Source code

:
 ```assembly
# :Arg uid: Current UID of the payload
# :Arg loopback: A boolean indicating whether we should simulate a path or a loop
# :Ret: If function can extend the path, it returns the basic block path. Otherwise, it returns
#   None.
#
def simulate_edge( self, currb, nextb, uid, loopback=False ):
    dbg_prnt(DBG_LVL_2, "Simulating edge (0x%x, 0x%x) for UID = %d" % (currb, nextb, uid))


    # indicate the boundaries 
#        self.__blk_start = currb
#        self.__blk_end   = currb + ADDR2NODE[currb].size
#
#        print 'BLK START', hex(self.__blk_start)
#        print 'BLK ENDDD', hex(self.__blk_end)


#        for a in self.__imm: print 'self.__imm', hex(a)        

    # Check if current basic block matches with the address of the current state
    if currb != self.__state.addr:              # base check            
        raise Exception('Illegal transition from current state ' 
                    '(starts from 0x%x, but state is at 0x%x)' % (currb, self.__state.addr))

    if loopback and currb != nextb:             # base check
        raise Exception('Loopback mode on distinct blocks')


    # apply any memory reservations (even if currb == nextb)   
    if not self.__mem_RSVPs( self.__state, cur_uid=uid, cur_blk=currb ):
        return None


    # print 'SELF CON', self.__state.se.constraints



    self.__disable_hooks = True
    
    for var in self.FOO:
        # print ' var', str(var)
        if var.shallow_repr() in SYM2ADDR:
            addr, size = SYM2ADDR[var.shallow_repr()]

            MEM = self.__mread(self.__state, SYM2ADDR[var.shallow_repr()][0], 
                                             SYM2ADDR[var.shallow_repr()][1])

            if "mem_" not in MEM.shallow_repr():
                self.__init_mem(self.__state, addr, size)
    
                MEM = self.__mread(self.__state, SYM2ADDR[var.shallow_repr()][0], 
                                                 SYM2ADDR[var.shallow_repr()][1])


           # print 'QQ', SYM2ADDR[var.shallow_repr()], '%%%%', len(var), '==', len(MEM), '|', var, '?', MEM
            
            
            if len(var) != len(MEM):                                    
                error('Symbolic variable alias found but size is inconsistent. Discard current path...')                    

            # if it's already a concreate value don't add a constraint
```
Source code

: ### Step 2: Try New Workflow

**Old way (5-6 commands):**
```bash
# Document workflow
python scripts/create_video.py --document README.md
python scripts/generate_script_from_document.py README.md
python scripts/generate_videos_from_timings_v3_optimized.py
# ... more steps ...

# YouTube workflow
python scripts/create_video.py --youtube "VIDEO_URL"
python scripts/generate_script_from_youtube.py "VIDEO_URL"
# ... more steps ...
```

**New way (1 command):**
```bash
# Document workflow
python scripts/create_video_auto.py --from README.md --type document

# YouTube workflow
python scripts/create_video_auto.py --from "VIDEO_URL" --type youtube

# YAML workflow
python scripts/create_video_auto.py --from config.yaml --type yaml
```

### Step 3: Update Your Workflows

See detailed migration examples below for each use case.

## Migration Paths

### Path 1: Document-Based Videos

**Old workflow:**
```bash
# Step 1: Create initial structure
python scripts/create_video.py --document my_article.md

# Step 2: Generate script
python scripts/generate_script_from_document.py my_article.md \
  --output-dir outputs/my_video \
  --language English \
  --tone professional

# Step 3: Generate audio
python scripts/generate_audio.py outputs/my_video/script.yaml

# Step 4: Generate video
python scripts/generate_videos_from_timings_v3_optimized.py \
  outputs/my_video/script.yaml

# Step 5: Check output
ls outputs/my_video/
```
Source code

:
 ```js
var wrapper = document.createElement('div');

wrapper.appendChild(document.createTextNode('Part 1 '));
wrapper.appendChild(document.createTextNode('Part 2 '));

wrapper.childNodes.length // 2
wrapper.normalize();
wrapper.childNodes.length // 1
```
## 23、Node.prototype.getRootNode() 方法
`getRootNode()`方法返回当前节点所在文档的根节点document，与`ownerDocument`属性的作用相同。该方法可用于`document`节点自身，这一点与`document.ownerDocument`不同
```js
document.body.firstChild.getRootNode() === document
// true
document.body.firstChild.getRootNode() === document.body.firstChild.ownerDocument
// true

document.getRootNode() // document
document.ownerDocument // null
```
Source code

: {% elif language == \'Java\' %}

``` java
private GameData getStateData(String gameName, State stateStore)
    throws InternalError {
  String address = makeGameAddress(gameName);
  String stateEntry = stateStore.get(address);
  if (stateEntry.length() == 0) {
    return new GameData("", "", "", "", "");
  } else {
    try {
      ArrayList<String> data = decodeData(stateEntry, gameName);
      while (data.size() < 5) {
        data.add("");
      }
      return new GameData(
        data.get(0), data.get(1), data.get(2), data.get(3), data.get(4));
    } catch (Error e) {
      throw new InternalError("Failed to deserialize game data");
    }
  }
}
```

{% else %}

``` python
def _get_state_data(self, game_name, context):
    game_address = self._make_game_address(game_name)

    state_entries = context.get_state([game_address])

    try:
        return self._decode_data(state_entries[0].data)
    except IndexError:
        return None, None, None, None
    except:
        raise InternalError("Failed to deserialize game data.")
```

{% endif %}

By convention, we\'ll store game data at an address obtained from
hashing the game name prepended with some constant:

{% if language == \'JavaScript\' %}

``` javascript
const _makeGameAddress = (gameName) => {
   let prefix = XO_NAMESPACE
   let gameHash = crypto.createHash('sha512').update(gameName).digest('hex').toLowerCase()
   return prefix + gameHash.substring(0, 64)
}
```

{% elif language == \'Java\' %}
· · · · ·
Task goal >> Repeat the records above exactly, leaving none out.

Solution below >>
Source code

:
 ```assembly
# :Arg uid: Current UID of the payload
# :Arg loopback: A boolean indicating whether we should simulate a path or a loop
# :Ret: If function can extend the path, it returns the basic block path. Otherwise, it returns
#   None.
#
def simulate_edge( self, currb, nextb, uid, loopback=False ):
    dbg_prnt(DBG_LVL_2, "Simulating edge (0x%x, 0x%x) for UID = %d" % (currb, nextb, uid))


    # indicate the boundaries 
#        self.__blk_start = currb
#        self.__blk_end   = currb + ADDR2NODE[currb].size
#
#        print 'BLK START', hex(self.__blk_start)
#        print 'BLK ENDDD', hex(self.__blk_end)


#        for a in self.__imm: print 'self.__imm', hex(a)        

    # Check if current basic block matches with the address of the current state
    if currb != self.__state.addr:              # base check            
        raise Exception('Illegal transition from current state ' 
                    '(starts from 0x%x, but state is at 0x%x)' % (currb, self.__state.addr))

    if loopback and currb != nextb:             # base check
        raise Exception('Loopback mode on distinct blocks')


    # apply any memory reservations (even if currb == nextb)   
    if not self.__mem_RSVPs( self.__state, cur_uid=uid, cur_blk=currb ):
        return None


    # print 'SELF CON', self.__state.se.constraints



    self.__disable_hooks = True
    
    for var in self.FOO:
        # print ' var', str(var)
        if var.shallow_repr() in SYM2ADDR:
            addr, size = SYM2ADDR[var.shallow_repr()]

            MEM = self.__mread(self.__state, SYM2ADDR[var.shallow_repr()][0], 
                                             SYM2ADDR[var.shallow_repr()][1])

            if "mem_" not in MEM.shallow_repr():
                self.__init_mem(self.__state, addr, size)
    
                MEM = self.__mread(self.__state, SYM2ADDR[var.shallow_repr()][0], 
                                                 SYM2ADDR[var.shallow_repr()][1])


           # print 'QQ', SYM2ADDR[var.shallow_repr()], '%%%%', len(var), '==', len(MEM), '|', var, '?', MEM
            
            
            if len(var) != len(MEM):                                    
                error('Symbolic variable alias found but size is inconsistent. Discard current path...')                    

            # if it's already a concreate value don't add a constraint
```
Source code

: ### Step 2: Try New Workflow

**Old way (5-6 commands):**
```bash
# Document workflow
python scripts/create_video.py --document README.md
python scripts/generate_script_from_document.py README.md
python scripts/generate_videos_from_timings_v3_optimized.py
# ... more steps ...

# YouTube workflow
python scripts/create_video.py --youtube "VIDEO_URL"
python scripts/generate_script_from_youtube.py "VIDEO_URL"
# ... more steps ...
```

**New way (1 command):**
```bash
# Document workflow
python scripts/create_video_auto.py --from README.md --type document

# YouTube workflow
python scripts/create_video_auto.py --from "VIDEO_URL" --type youtube

# YAML workflow
python scripts/create_video_auto.py --from config.yaml --type yaml
```

### Step 3: Update Your Workflows

See detailed migration examples below for each use case.

## Migration Paths

### Path 1: Document-Based Videos

**Old workflow:**
```bash
# Step 1: Create initial structure
python scripts/create_video.py --document my_article.md

# Step 2: Generate script
python scripts/generate_script_from_document.py my_article.md \
  --output-dir outputs/my_video \
  --language English \
  --tone professional

# Step 3: Generate audio
python scripts/generate_audio.py outputs/my_video/script.yaml

# Step 4: Generate video
python scripts/generate_videos_from_timings_v3_optimized.py \
  outputs/my_video/script.yaml

# Step 5: Check output
ls outputs/my_video/
```
Source code

:
 ```js
var wrapper = document.createElement('div');

wrapper.appendChild(document.createTextNode('Part 1 '));
wrapper.appendChild(document.createTextNode('Part 2 '));

wrapper.childNodes.length // 2
wrapper.normalize();
wrapper.childNodes.length // 1
```
## 23、Node.prototype.getRootNode() 方法
`getRootNode()`方法返回当前节点所在文档的根节点document，与`ownerDocument`属性的作用相同。该方法可用于`document`节点自身，这一点与`document.ownerDocument`不同
```js
document.body.firstChild.getRootNode() === document
// true
document.body.firstChild.getRootNode() === document.body.firstChild.ownerDocument
// true

document.getRootNode() // document
document.ownerDocument // null
```
Source code

: {% elif language == \'Java\' %}

``` java
private GameData getStateData(String gameName, State stateStore)
    throws InternalError {
  String address = makeGameAddress(gameName);
  String stateEntry = stateStore.get(address);
  if (stateEntry.length() == 0) {
    return new GameData("", "", "", "", "");
  } else {
    try {
      ArrayList<String> data = decodeData(stateEntry, gameName);
      while (data.size() < 5) {
        data.add("");
      }
      return new GameData(
        data.get(0), data.get(1), data.get(2), data.get(3), data.get(4));
    } catch (Error e) {
      throw new InternalError("Failed to deserialize game data");
    }
  }
}
```

{% else %}

``` python
def _get_state_data(self, game_name, context):
    game_address = self._make_game_address(game_name)

    state_entries = context.get_state([game_address])

    try:
        return self._decode_data(state_entries[0].data)
    except IndexError:
        return None, None, None, None
    except:
        raise InternalError("Failed to deserialize game data.")
```

{% endif %}

By convention, we\'ll store game data at an address obtained from
hashing the game name prepended with some constant:

{% if language == \'JavaScript\' %}

``` javascript
const _makeGameAddress = (gameName) => {
   let prefix = XO_NAMESPACE
   let gameHash = crypto.createHash('sha512').update(gameName).digest('hex').toLowerCase()
   return prefix + gameHash.substring(0, 64)
}
```

{% elif language == \'Java\' %}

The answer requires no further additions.